_TEXT EXTRACT_.
## Start
The first call takes ~2s due to JIT compilation, but subsequent calls with the same type signature hit the cache and run in 40-50ms. For interactive exploration this is a huge win — you get near-real-time iteration on feature engineering.

LOB Simulator

With the pipeline working, I built a Limit Order Book simulator to generate synthetic orderbook dynamics. The idea was to test whether ML models could learn microstructure patterns from simulated data before deploying on real data.

Price Simulator Dashboard

The simulator supports multiple price process models:

  • Geometric Brownian Motion (baseline)
  • Jump Diffusion (Merton model)
  • Self-Exciting Jump Diffusion (Hawkes process intensity)
  • AR-MLP (autoregressive neural network)
  • Quant-GAN (generative adversarial network)

Each model generates price paths, and the LOB simulator wraps these with realistic order flow dynamics — queue sizes, arrival rates, and cancellation patterns calibrated from the real Binance data.

ML Experiments

Here’s where things got interesting (and humbling).

AR-MLP: Autoregressive MLP

The AR-MLP takes a window of past mid-price returns and orderbook imbalance features, and predicts the next 0.5s return. Architecture is straightforward: 3 hidden layers (256, 128, 64), batch norm, dropout 0.3, trained on 2 months of data.

AR-MLP Simulation

The problem is immediately visible: systematic drift. The model learns a slight directional bias from the training set and compounds it over time. Even with careful normalization and detrending, the generated paths diverge from realistic price behavior after about 5 minutes of simulation.

I tried several fixes:

  • Mean-centering predictions (helps but introduces weird mean-reversion artifacts)
  • Predicting log returns instead of price levels (same drift, just in log space)
  • Adding an explicit mean-reversion penalty to the loss (improves it but kills realistic momentum)

None fully solved it. The model captures short-term autocorrelation well but fails at longer horizons.

Quant-GAN

The Quant-GAN approach (based on the Wiese et al. paper) uses temporal convolutional networks as both generator and discriminator, operating on sequences of log returns.

Quant-GAN Simulation

This produced more visually interesting results. The distribution of log returns from the GAN actually matches the empirical distribution reasonably well — you can see the heavy tails are captured. But in practice:

  • Training was unstable (classic GAN problems, even with spectral normalization and gradient penalty)
## End
_ENTRIES SHOWN_.
## Start
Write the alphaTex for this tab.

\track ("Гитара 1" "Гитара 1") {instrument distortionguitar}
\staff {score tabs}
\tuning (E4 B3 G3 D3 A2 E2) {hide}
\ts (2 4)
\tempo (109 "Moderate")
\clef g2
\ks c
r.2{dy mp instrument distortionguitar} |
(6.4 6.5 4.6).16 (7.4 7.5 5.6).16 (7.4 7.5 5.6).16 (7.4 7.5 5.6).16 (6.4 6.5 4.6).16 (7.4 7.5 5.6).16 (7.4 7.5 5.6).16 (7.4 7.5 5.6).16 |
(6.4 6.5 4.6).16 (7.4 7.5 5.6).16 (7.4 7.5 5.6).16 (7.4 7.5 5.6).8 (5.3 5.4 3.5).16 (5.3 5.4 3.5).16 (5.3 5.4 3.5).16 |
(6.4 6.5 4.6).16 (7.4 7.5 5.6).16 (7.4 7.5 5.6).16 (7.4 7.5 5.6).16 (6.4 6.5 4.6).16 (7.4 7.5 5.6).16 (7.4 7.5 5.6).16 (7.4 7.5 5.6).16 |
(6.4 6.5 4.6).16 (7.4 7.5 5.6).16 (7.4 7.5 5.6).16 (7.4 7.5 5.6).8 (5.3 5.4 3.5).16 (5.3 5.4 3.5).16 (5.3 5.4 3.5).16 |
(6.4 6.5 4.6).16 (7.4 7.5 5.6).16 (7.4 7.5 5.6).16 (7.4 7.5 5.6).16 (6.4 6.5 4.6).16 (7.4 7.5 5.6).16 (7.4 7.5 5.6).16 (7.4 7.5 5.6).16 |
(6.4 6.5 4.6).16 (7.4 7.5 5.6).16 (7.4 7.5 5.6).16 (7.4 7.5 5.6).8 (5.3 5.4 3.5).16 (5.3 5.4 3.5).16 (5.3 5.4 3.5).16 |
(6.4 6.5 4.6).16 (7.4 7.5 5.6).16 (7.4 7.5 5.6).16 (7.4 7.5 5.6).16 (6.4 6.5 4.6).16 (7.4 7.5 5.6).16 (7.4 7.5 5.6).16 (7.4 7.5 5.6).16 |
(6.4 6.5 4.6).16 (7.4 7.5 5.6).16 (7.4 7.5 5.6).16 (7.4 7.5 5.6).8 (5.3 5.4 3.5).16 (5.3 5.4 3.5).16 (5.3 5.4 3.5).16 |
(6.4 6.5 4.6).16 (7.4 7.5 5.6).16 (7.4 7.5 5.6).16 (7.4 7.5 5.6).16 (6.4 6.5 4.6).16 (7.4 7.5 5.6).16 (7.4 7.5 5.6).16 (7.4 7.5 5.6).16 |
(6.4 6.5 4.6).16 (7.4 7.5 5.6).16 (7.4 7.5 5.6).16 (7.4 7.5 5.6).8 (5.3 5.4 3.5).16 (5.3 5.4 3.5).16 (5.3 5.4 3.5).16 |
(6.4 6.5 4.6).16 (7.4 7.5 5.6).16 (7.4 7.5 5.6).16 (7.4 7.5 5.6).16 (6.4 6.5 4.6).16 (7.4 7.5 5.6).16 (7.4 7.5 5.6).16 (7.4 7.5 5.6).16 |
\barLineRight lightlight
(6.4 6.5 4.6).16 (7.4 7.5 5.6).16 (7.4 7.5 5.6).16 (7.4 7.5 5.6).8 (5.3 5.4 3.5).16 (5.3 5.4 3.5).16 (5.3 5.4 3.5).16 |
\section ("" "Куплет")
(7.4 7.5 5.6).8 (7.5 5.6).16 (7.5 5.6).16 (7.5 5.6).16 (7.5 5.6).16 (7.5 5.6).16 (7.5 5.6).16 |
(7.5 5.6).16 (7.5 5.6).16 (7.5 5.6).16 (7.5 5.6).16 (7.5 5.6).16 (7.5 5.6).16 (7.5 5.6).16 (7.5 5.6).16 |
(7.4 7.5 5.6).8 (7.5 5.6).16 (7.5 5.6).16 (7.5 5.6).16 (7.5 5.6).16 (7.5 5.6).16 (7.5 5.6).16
## End
_GIVEN EXERCISE 1_.
According to the order book simulator write-up, how many hidden layers does the AR-MLP have, and what are their sizes?
_GIVEN EXERCISE 2_.
Rewrite the paragraph of the order book simulator write-up that begins "The AR-MLP takes a window" as a short bulleted list that keeps its main facts.
_GIVEN EXERCISE 3_.
Continue the order book simulator write-up from its last line.
The items come from a separate source unrelated to the order book simulator write-up.

_TASK ANSWER 1_.
It has three hidden layers, sized 256, 128, and 64.

_TASK ANSWER 2_.
- Inputs: a window of past mid-price returns and orderbook imbalance features
- Output: a prediction of the next 0.5s return
- Architecture: 3 hidden layers (256, 128, 64), batch norm, dropout 0.3
- Training data: 2 months

_TASK ANSWER 3_.
  • Generated paths lacked the temporal structure of real prices — autocorrelation of absolute returns was wrong
  • Most importantly, for downstream tasks (strategy backtesting), it didn’t outperform calibrated jump-diffusion

Why Traditional Models Won

After weeks of ML experiments, I ended up using a self-exciting jump diffusion model for the LOB simulator. The reasons:

  1. Calibration is fast and stable — fit parameters via MLE on historical data in seconds
  2. Interpretable — you can directly see how jump intensity decays, what the baseline volatility is
  3. Hawkes-driven clustering — captures the volatility clustering and trade arrival patterns that matter for microstructure
  4. No drift problem — martingale property is built in by construction

The ML models are interesting academically, and I think with more data and better architectures (transformers, perhaps) they could eventually win. But for a practical LOB simulator where you need reliable synthetic data for strategy testing, a well-calibrated stochastic model is hard to beat.

Pipeline Architecture Summary

The full pipeline looks like:

Binance WebSocket --> Raw CSVs (sorted by timestamp)
                         |
                    Binary Search Index (sparse, in-memory)
                         |
                    Time-Slice Loader (seek + read)
                         |
                    Numba Aggregator (0.5s intervals)
                         |
               +--------------------+
               |                    |
         Feature Store         LOB Simulator
               |                    |
         ML Models            Strategy Backtester

Total latency from “give me features for this time range” to having aggregated data ready: ~1.5 seconds for a typical 30-minute window. This includes loading from disk, so if you’re iterating on features interactively, it feels snappy enough.

Lessons Learned

Binary search on sorted files is underrated. Everyone reaches for databases or Parquet partitioning, but if your data is already sorted and you need arbitrary range queries, a simple sparse index + seek gets you 90% of the way there with zero dependencies.

Numba is magic for numerical hot paths. The constraint is that you need to write “numpy-style” code inside the JIT function (no pandas, no Python objects), but for aggregation loops it’s a perfect fit. The cache=True flag is essential — without it you pay compilation cost on every restart.

ML models for price simulation are harder than they look. The drift problem in AR models and mode collapse in GANs are well-known, but experiencing them firsthand on real financial data is educational. The gap between “interesting paper results” and “useful tool for my workflow” is wider than I expected.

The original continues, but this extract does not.